Here are the latest results. As I mentioned “First in class” at the beginning of this report, we have nominated about 100 target molecules for analysis using this network in about two months. This project has been very challenging, and we have identified an additional 20 disease-relevant target molecules that have not yet been reported among this 100.
We were told that the 20 proposed target molecules were actually studied in vitro, five showed phenotypes, and one progressed to vivo.
We will propose novel and high quality target molecules by looking at the pathways. We will propose not only the pathways that are connected up and down, but we will also recognize whether or not it is a different mechanism on our part and where the pathways has been selected.
I also believe that the selection of five previously unreported target molecules in a very short period of time (two months) was the result of an unprecedented approach to analysis.

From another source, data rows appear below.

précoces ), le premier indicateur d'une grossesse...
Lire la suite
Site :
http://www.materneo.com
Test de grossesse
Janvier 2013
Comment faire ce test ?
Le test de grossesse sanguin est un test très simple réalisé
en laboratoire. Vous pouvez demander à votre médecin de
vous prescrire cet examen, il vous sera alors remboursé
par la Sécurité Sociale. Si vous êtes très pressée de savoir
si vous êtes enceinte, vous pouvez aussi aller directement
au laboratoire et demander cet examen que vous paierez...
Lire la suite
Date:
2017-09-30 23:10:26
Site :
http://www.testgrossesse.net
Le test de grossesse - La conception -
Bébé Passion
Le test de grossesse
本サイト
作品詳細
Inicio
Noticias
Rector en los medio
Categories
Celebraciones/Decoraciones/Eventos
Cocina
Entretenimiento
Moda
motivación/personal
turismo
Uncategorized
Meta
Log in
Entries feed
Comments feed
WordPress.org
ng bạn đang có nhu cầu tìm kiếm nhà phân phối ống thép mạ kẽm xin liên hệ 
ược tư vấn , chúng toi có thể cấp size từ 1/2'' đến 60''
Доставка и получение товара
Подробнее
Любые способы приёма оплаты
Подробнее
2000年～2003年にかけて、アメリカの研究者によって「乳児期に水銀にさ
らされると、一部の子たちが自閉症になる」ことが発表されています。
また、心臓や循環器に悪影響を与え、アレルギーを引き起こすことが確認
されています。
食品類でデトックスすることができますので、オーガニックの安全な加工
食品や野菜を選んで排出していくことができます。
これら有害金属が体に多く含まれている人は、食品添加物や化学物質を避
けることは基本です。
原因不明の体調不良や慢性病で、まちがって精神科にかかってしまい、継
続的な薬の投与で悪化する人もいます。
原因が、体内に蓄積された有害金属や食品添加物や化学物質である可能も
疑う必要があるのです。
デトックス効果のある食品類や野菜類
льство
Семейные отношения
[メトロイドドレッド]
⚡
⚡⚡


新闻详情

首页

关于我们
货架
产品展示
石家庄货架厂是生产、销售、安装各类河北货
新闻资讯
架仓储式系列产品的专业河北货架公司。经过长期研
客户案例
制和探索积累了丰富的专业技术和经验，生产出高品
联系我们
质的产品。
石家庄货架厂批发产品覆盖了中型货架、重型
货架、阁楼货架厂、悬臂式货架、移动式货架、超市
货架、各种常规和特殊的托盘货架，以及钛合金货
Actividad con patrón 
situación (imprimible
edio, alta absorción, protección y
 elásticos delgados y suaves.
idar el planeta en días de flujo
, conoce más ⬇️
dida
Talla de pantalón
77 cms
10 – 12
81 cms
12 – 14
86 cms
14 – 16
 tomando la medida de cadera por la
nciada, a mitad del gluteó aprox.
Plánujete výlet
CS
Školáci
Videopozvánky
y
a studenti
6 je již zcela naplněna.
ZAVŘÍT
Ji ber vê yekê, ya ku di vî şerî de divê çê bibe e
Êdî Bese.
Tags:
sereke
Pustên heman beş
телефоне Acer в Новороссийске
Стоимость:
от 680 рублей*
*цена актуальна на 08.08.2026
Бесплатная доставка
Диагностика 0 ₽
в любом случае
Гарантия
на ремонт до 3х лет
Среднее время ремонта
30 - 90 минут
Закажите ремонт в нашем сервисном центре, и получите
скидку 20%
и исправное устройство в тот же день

Current drug discovery requires "first in class". For this, we were able to propose molecules that are novel and that span multiple criteria for adoption. We were able to propose 20 target molecules that are highly novel because their connection to the disease is not directly described in the paper.
Next is the quantitative portion of the 24.3 target molecules needed to bring to market. Here, too, five out of 20 showed phenotypes in a short period of two months.
Since there are five in two months, that is 2.5 per month. Since our initial target of 24.3 units was more than 2 units per month, we believe we have achieved our goal of supporting drug discovery in terms of quality and quantity.